§ **DIRECTIVE**: Rewrite the portion of the material that opens with the line containing "book_bottle_new" and runs through the end of the material, replacing "Robbery" with "Burglary" and keeping everything else unchanged. Leave the pictures out of your answer.

§ **DATASET EXTRACT**:
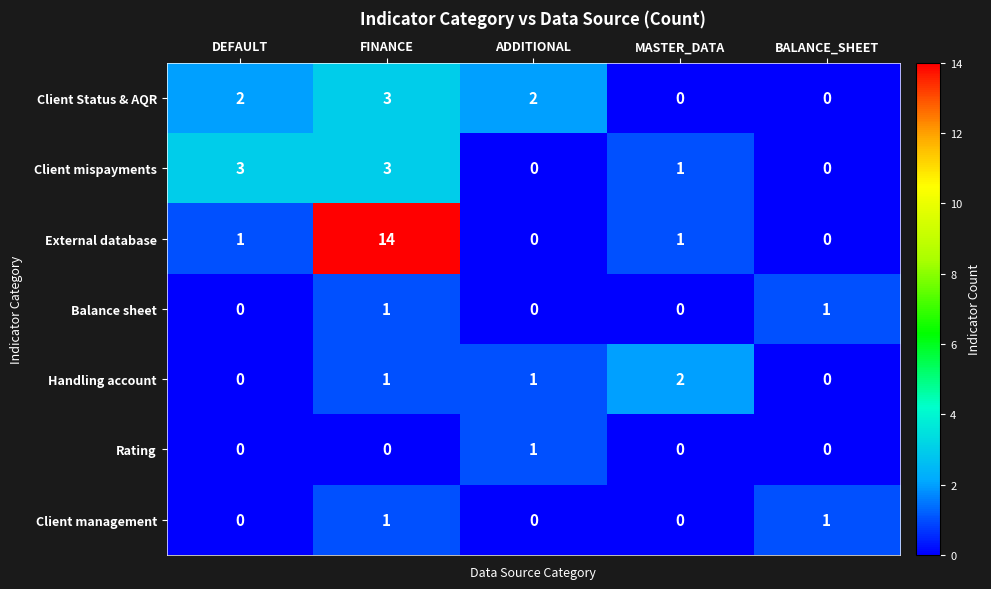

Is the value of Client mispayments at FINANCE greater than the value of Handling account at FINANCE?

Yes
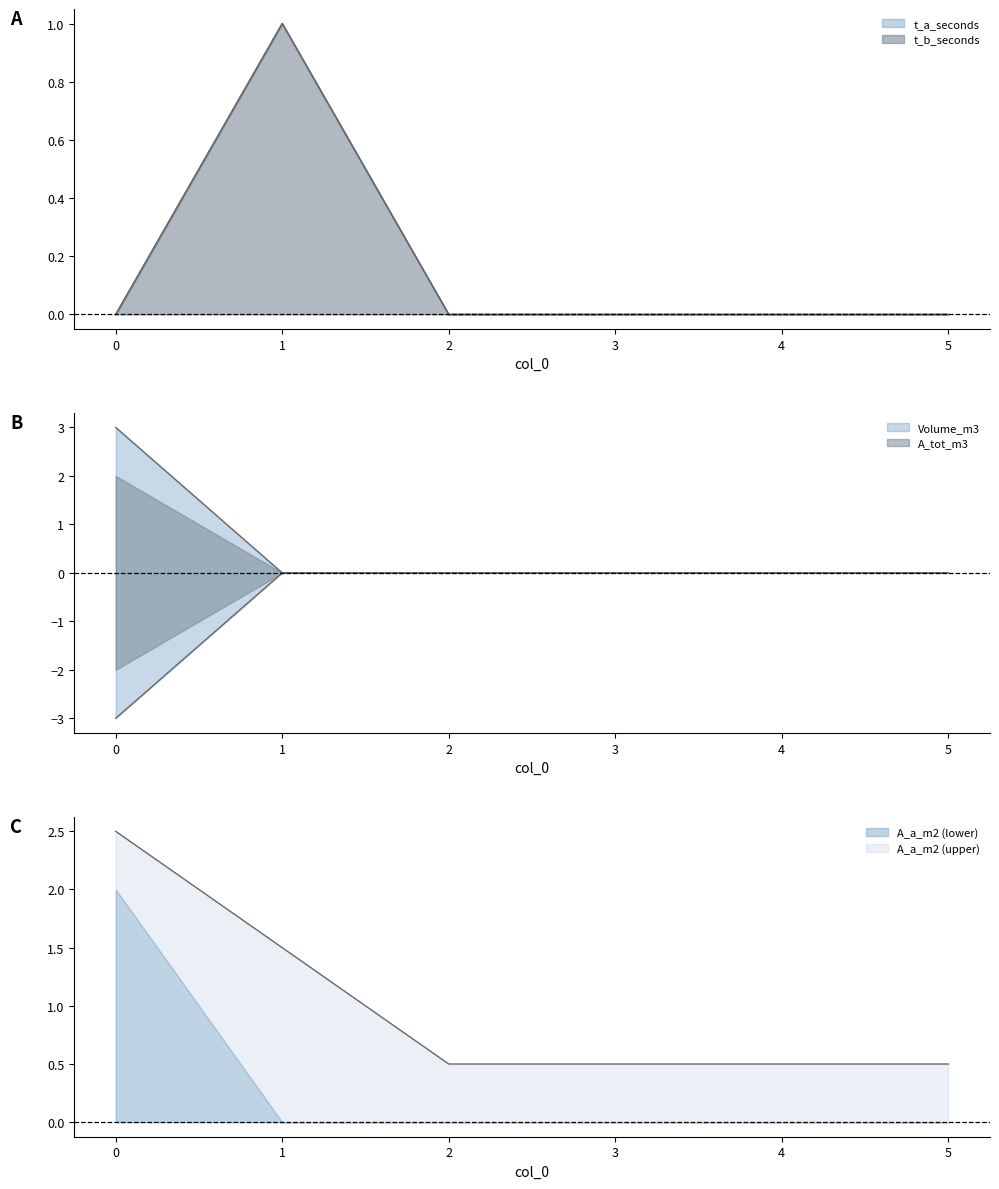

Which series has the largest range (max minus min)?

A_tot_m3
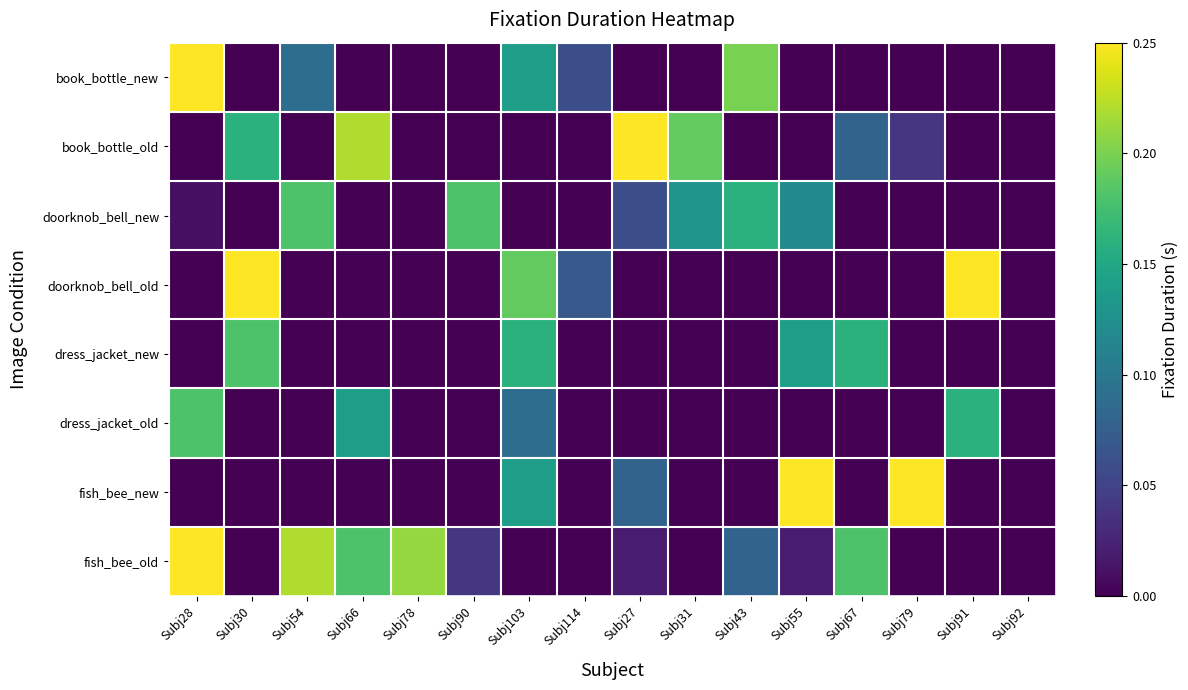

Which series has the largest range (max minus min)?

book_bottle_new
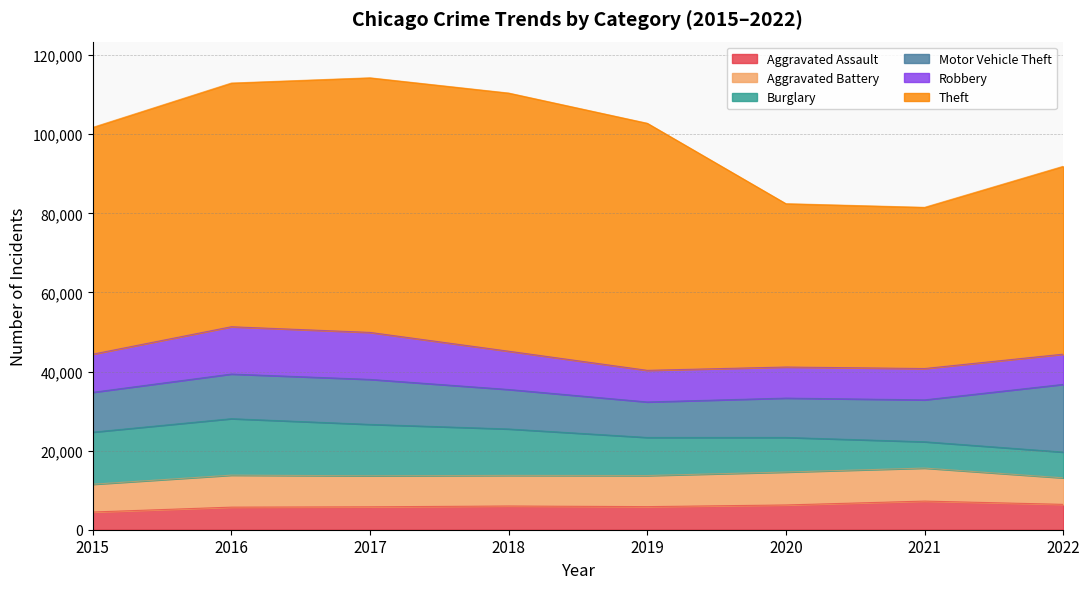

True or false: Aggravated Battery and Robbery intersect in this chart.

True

§ **SOLUTION FOR THIS PROBLEM**:
book_bottle_new

True or false: Aggravated Battery and Burglary intersect in this chart.

True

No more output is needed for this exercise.